# 1st oil change soon



## 08 passat turbo (Mar 29, 2008)

all these #'s..502.00 blah blah blah...what oil should i use? on my b5 passat i used mobil 1 synthetic 5w20....what do i use on my B6 PASSAT?


----------



## corradokidg60 (May 14, 2002)

*Re: 1st oil change soon (08 passat turbo)*

Any one of these:
http://www.audiusa.com/etc/med...e.pdf
You'll probably find Mobil 0w-40 easiest.


----------



## shipo (Jan 3, 2006)

*Re: 1st oil change soon (08 passat turbo)*


_Quote, originally posted by *08 passat turbo* »_all these #'s..502.00 blah blah blah...what oil should i use? on my b5 passat i used mobil 1 synthetic 5w20....what do i use on my B6 PASSAT?

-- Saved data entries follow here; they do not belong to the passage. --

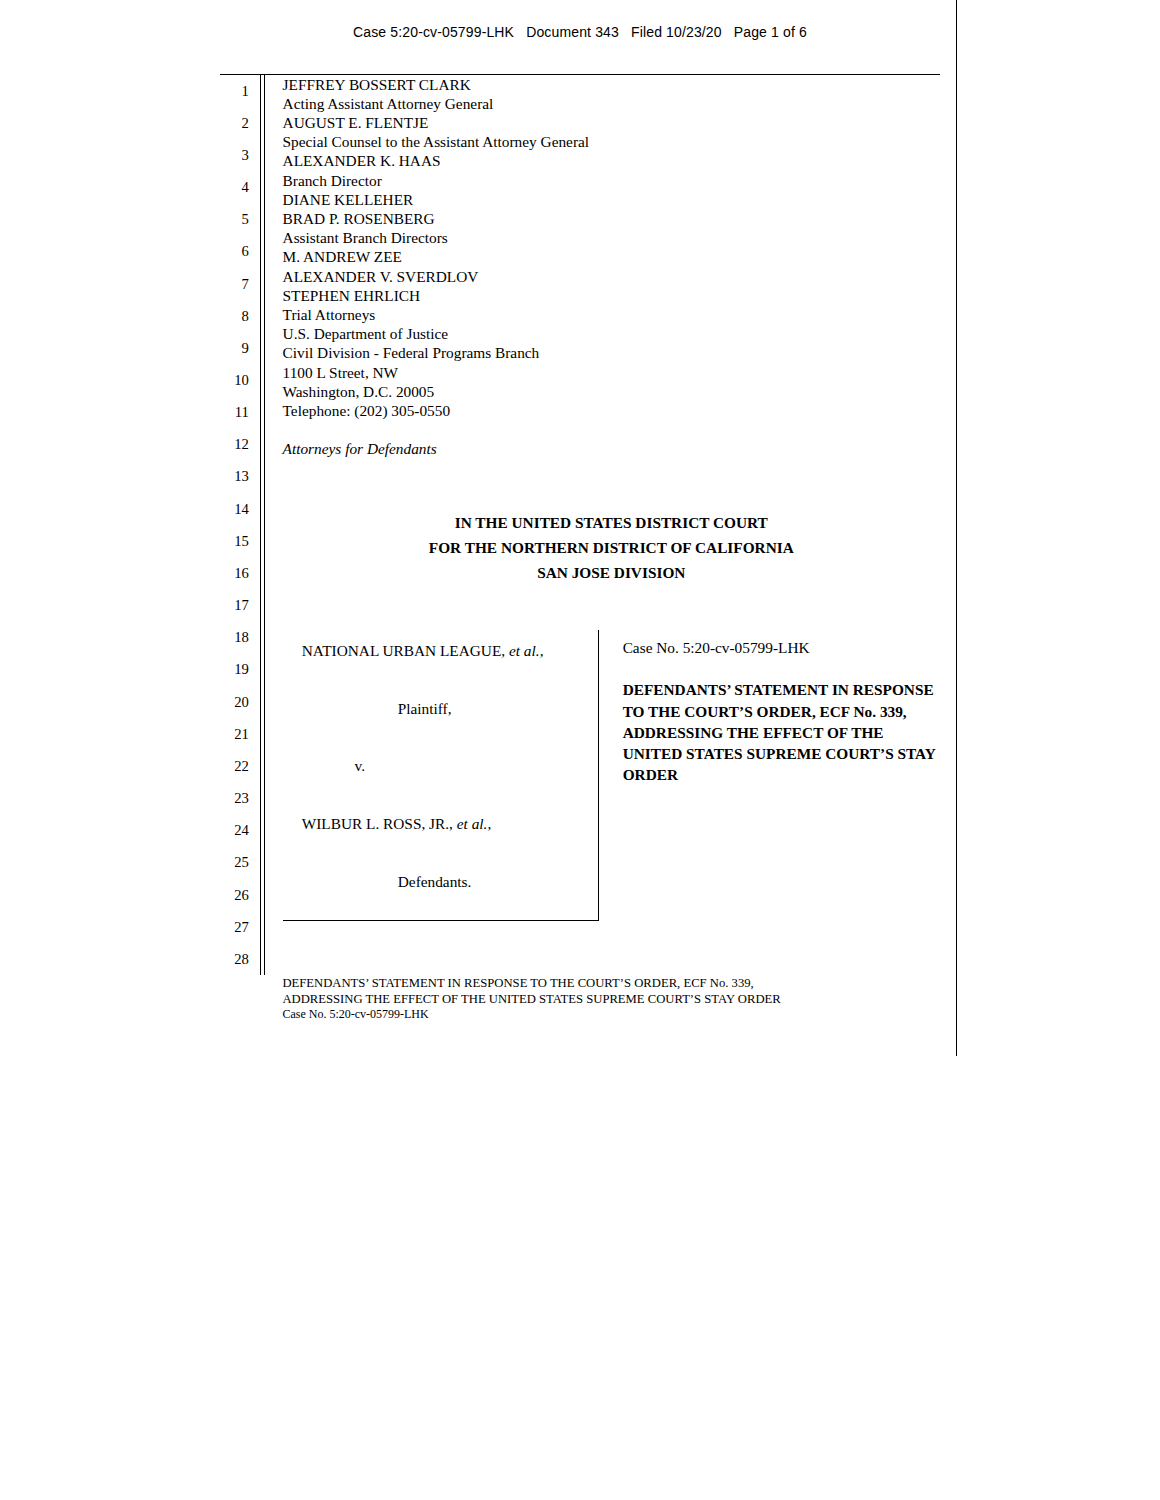Case 5:20-cv-05799-LHK Document 343 Filed 10/23/20 Page 1 of 6
1
2
3
4
5
6
7
8
9
10
11
12
13
14
15
16
17
18
19
20
21
22
23
24
25
26
27
28
JEFFREY BOSSERT CLARK
Acting Assistant Attorney General
AUGUST E. FLENTJE
Special Counsel to the Assistant Attorney General
ALEXANDER K. HAAS
Branch Director
DIANE KELLEHER
BRAD P. ROSENBERG
Assistant Branch Directors
M. ANDREW ZEE
ALEXANDER V. SVERDLOV
STEPHEN EHRLICH
Trial Attorneys
U.S. Department of Justice
Civil Division - Federal Programs Branch
1100 L Street, NW
Washington, D.C. 20005
Telephone: (202) 305-0550
Attorneys for Defendants
IN THE UNITED STATES DISTRICT COURT
FOR THE NORTHERN DISTRICT OF CALIFORNIA
SAN JOSE DIVISION
| NATIONAL URBAN LEAGUE, et al. , Plaintiff, v. WILBUR L. ROSS, JR., et al. , Defendants. | Case No. 5:20-cv-05799-LHK DEFENDANTS’ STATEMENT IN RESPONSE TO THE COURT’S ORDER, ECF No. 339, ADDRESSING THE EFFECT OF THE UNITED STATES SUPREME COURT’S STAY ORDER |
DEFENDANTS’ STATEMENT IN RESPONSE TO THE COURT’S ORDER, ECF No. 339,
ADDRESSING THE EFFECT OF THE UNITED STATES SUPREME COURT’S STAY ORDER
Case No. 5:20-cv-05799-LHK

Well, if you want to ignore the 502.00 and 503.01 oil specifications and instead run Mobil 1 5W-20, you can kiss your warranty goodbye.
It really is that simple, use 502.00 oil (Castrol Syntec 5W-40 or 0W-30, or Mobil 1 0W-40) and keep your warranty intact.


----------



## poyg06 (Dec 15, 2004)

*Re: 1st oil change soon (shipo)*

I agree! 5w20 is to thin for VW, which run at higher temperature than most cars to pass emisions, but you should use a thicker oil like Mobile 1 0-40 and a Mann or mahle filter, I goot think cheap at ecstuning.com. http://****************.com/smile/emthup.gif


----------



## steelerfan (Aug 28, 2006)

*Re: 1st oil change soon (poyg06)*

I have purchased filters under the brand name of Mann, K&N, and Fram. They were all stamped "Made in Germany" and looked exactly the same. Don't think any manufacturers are independently making filters for the B6 yet, just rebranding Mann filters. I did see that Mobil 1 is now making a filter for the 2.0 but haven't seen it for sale anywhere.


----------



## bcze1 (Feb 6, 2007)

*Re: 1st oil change soon (steelerfan)*


_Quote, originally posted by *steelerfan* »_I have purchased filters under the brand name of Mann, K&N, and Fram. They were all stamped "Made in Germany" and looked exactly the same. Don't think any manufacturers are independently making filters for the B6 yet, just rebranding Mann filters. 

I agree. I wound up with a Fram for my 2.0T one day after inspecting it in store and realizing it looked and felt just like the Mann I had used prior, and it was also stamped with Made in Germany.


----------